Barry Diller, on the other hand, attacked the Trump administration's approach to net neutrality, immigration and environmental policy.

"I think it's just a joke and hopefully will be over relatively soon. It inexplicably began and will inexplicably end," he said.

Diller, chairman of IAC/InterActiveCorp, said he thinks that the chance of President Trump enacting tax reform is unlikely, though he hopes it happens. "I have hoped it would happen during the Obama administration. I have always hoped it would happen, certainly repatriation, which is a true craziness in terms of competitiveness and fairness ... but I don't know, I think this administration will have difficulty getting anything done."

On the other end of the political spectrum from newcomers Ivanka Trump and Jared Kushner are longtime Sun Valley attendees Mark Pincus — Zynga's founder — and Reid Hoffman — LinkedIn's co-founder and chairman. They've founded a start-up called "Win the Future," which aims to crowdsource ideas for the Democratic Party, engage millions more in the process, and help Democrats win more elections.
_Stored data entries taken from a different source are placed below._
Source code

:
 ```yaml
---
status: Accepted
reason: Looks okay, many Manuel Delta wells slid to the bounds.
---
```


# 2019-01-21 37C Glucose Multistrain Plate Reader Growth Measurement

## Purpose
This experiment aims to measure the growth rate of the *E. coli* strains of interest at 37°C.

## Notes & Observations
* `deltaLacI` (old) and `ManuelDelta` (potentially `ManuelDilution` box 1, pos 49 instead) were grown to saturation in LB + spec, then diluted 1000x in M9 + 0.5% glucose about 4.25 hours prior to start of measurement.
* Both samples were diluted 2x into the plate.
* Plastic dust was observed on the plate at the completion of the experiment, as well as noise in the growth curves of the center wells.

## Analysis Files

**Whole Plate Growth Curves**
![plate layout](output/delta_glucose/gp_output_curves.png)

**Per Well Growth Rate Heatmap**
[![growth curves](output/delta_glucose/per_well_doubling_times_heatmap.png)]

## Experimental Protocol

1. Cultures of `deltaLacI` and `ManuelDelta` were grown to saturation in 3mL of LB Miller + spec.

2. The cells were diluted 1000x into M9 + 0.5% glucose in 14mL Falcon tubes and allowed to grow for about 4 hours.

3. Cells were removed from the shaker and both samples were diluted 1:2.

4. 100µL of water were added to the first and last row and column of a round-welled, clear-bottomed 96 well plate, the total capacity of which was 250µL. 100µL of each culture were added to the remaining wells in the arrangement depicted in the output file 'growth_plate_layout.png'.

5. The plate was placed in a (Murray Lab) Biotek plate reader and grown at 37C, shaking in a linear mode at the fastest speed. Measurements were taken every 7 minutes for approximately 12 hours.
"We have an underlying ethos that is pro-social, pro-planet and pro-jobs," said Pincus. "We want to reach out to everybody who feels like the bar is too high for them to actually have any impact in the voice and choice. ... We want to make it easier for people to get involved upstream much earlier."

"I don't want to sound geeky but what we've spent our careers doing is designing these social systems that enable millions of people to interact with each other and coalesce and drive outcomes," said Pincus of his and Hoffman's experience building Zynga, LinkedIn and PayPal before that. "We said: Why shouldn't we try to bring that innovation into politics and have millions of people like that they have voice and choice?"

Correction: An earlier version of this story misstated Marc Pincus' title at Zynga.